Plea for support for adults with disabled siblings

'I can’t possibly be the only adult who carries the experience of their disabled sibling with them, even after a whole lifetime'


Andy Kelmanson, 73, still becomes tearful when recalling growing up as a sibling of a young person with a profound disability.

Her brother Michael showed signs of “brain damage” from birth but it was not until his early 20s that he was eventually diagnosed with epiloia, a rare genetic congenital disorder.

“It was a shock to us all,” Mrs Kelmanson said. “But suddenly we had an explanation for Michael’s disabilities.”

At the time, there was not the support for siblings of those with a significant disability that exists today in the community. Mrs Kelmanson wonders if things would have been different for her if such backing had been available.

“Michael, his life and his death are still with me; travelling at my side, in my heart and my head, and continuing to significantly influence my life.

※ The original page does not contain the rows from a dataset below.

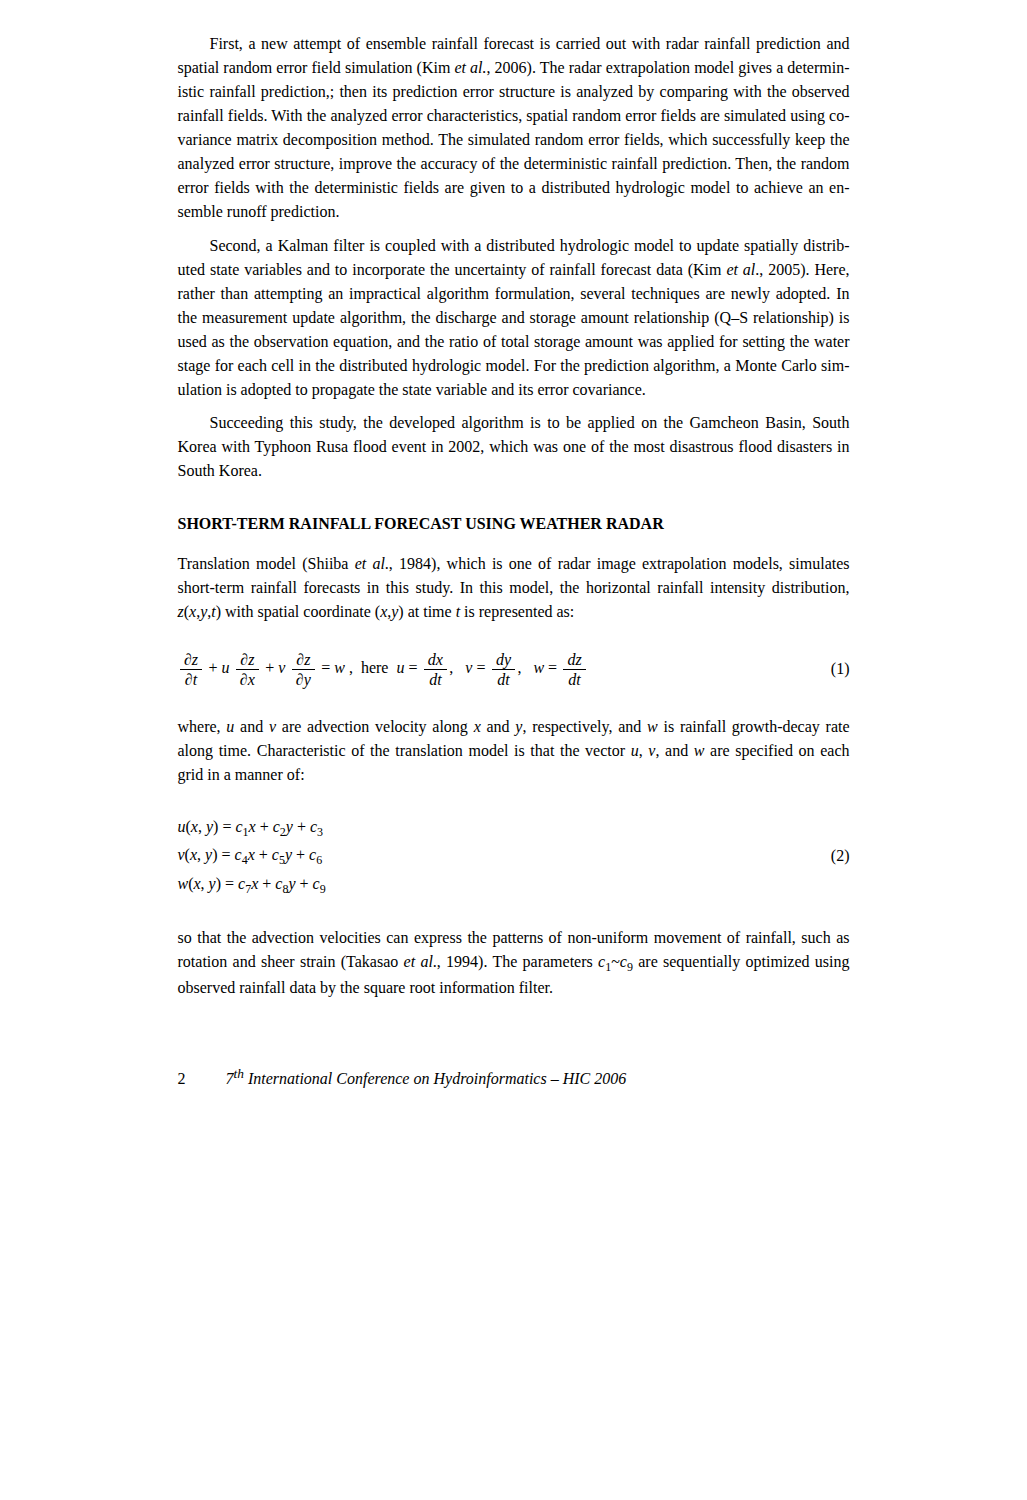First, a new attempt of ensemble rainfall forecast is carried out with radar rainfall prediction and spatial random error field simulation (Kim et al., 2006). The radar extrapolation model gives a deterministic rainfall prediction,; then its prediction error structure is analyzed by comparing with the observed rainfall fields. With the analyzed error characteristics, spatial random error fields are simulated using covariance matrix decomposition method. The simulated random error fields, which successfully keep the analyzed error structure, improve the accuracy of the deterministic rainfall prediction. Then, the random error fields with the deterministic fields are given to a distributed hydrologic model to achieve an ensemble runoff prediction.
Second, a Kalman filter is coupled with a distributed hydrologic model to update spatially distributed state variables and to incorporate the uncertainty of rainfall forecast data (Kim et al., 2005). Here, rather than attempting an impractical algorithm formulation, several techniques are newly adopted. In the measurement update algorithm, the discharge and storage amount relationship (Q–S relationship) is used as the observation equation, and the ratio of total storage amount was applied for setting the water stage for each cell in the distributed hydrologic model. For the prediction algorithm, a Monte Carlo simulation is adopted to propagate the state variable and its error covariance.
Succeeding this study, the developed algorithm is to be applied on the Gamcheon Basin, South Korea with Typhoon Rusa flood event in 2002, which was one of the most disastrous flood disasters in South Korea.
Short-term rainfall forecast using weather radar
Translation model (Shiiba et al., 1984), which is one of radar image extrapolation models, simulates short-term rainfall forecasts in this study. In this model, the horizontal rainfall intensity distribution, z(x,y,t) with spatial coordinate (x,y) at time t is represented as:
∂z∂t + u ∂z∂x + v ∂z∂y = w , here u = dx dt, v = dy dt, w = dz dt
(1)
where, u and v are advection velocity along x and y, respectively, and w is rainfall growth-decay rate along time. Characteristic of the translation model is that the vector u, v, and w are specified on each grid in a manner of:
u(x, y) = c1x + c2y + c3
v(x, y) = c4x + c5y + c6
w(x, y) = c7x + c8y + c9
(2)
so that the advection velocities can express the patterns of non-uniform movement of rainfall, such as rotation and sheer strain (Takasao et al., 1994). The parameters c1~c9 are sequentially optimized using observed rainfall data by the square root information filter.
2 7th International Conference on Hydroinformatics – HIC 2006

“I can’t possibly be the only adult person who carries the experience of their disabled sibling with them, even after a whole lifetime.”

As a former Norwood trustee, the Potters Bar resident has approached the charity with the idea of setting up a support group or network for adults with a disabled sibling. And Norwood would be prepared to administer it if the demand was shown.

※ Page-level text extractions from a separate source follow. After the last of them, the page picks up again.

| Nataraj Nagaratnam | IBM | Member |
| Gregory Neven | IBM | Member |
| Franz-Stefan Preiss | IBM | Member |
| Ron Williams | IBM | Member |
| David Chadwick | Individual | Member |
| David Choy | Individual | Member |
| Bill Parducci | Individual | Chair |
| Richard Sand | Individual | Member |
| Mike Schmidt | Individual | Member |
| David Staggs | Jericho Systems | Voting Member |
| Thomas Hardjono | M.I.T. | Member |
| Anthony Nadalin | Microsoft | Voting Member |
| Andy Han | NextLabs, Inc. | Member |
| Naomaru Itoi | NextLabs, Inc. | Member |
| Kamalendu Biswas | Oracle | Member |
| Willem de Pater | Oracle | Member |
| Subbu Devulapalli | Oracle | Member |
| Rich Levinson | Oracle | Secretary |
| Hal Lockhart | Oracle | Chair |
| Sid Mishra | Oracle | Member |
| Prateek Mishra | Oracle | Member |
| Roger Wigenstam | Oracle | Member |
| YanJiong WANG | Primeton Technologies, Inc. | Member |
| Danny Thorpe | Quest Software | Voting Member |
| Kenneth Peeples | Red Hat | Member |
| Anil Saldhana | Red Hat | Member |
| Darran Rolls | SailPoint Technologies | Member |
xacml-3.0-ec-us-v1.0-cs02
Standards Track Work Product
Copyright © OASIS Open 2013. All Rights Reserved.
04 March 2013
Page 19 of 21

She told the JC that her brother was considered “uneducable” because of his regular seizures and “unmanageable” behaviour. The best her parents could do for him was have him admitted to Normansfield Hospital, an institution for those with severe learning issues.

Visiting Michael was traumatic as “we never ever knew if he even recognised us. He was non speaking and seemed fundamentally unaware of his external world”. When she married, she wrote to her parents, reassuring them that she would look after her brother “if they were no longer around, or able to do so”. But Michael died from pneumonia soon afterwards at the age of 24.

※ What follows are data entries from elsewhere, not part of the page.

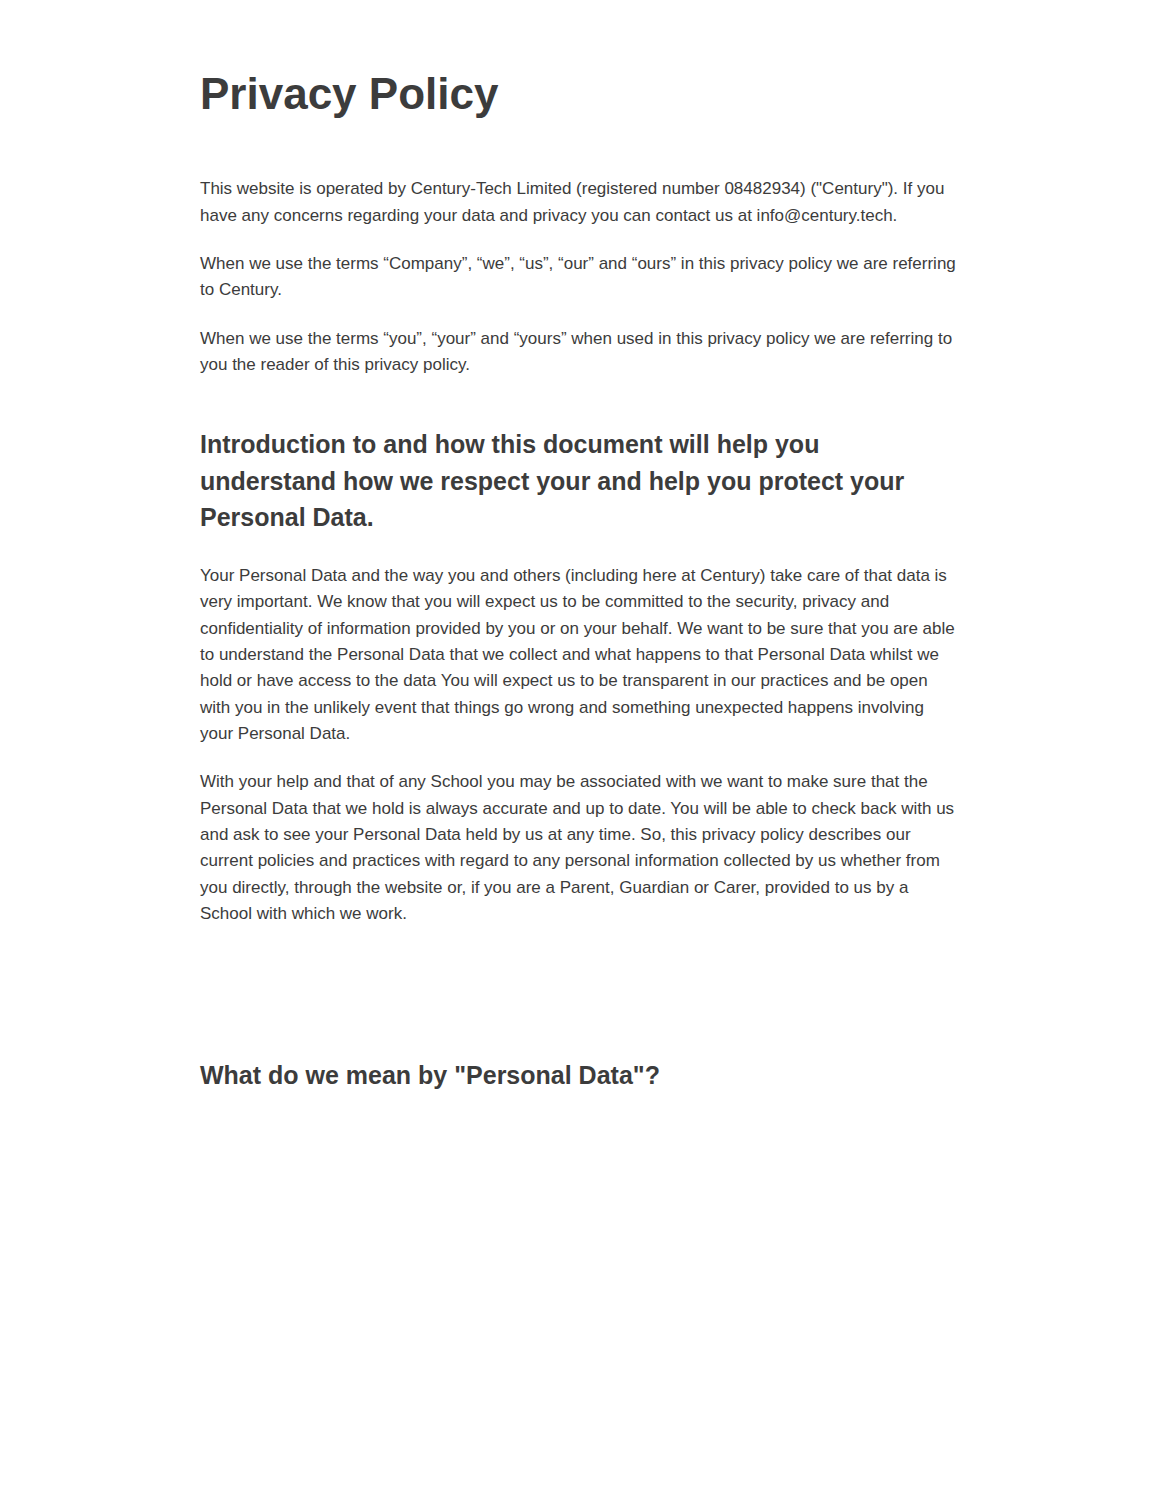Privacy Policy
This website is operated by Century-Tech Limited (registered number 08482934) ("Century"). If you have any concerns regarding your data and privacy you can contact us at info@century.tech.
When we use the terms “Company”, “we”, “us”, “our” and “ours” in this privacy policy we are referring to Century.
When we use the terms “you”, “your” and “yours” when used in this privacy policy we are referring to you the reader of this privacy policy.
Introduction to and how this document will help you understand how we respect your and help you protect your Personal Data.
Your Personal Data and the way you and others (including here at Century) take care of that data is very important. We know that you will expect us to be committed to the security, privacy and confidentiality of information provided by you or on your behalf. We want to be sure that you are able to understand the Personal Data that we collect and what happens to that Personal Data whilst we hold or have access to the data You will expect us to be transparent in our practices and be open with you in the unlikely event that things go wrong and something unexpected happens involving your Personal Data.
With your help and that of any School you may be associated with we want to make sure that the Personal Data that we hold is always accurate and up to date. You will be able to check back with us and ask to see your Personal Data held by us at any time. So, this privacy policy describes our current policies and practices with regard to any personal information collected by us whether from you directly, through the website or, if you are a Parent, Guardian or Carer, provided to us by a School with which we work.
What do we mean by "Personal Data"?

At his funeral, her mother said that arranging it was “the only useful thing I have ever been able to do for him”.

As a result of their experiences, Mrs Kelmanson’s family became advocates for better care for Jews with learning disabilities, helping to launch Ravenswood, which is now part of Norwood.

Mrs Kelmanson believed there were others like her, and adults currently supporting siblings with disability, who would benefit from talking to someone who understood their situation.

Norwood CEO Dr Beverley Jacobson said that “at the time Ravenswood was established, the emotional consequences for a family dealing with disability were ignored. So it is very likely that there are many people out there who feel the same as Andy.

“We have helped Andy to air her feelings in the hope it will bring others to the fore. If this is the case, Norwood would facilitate the development of a support network.”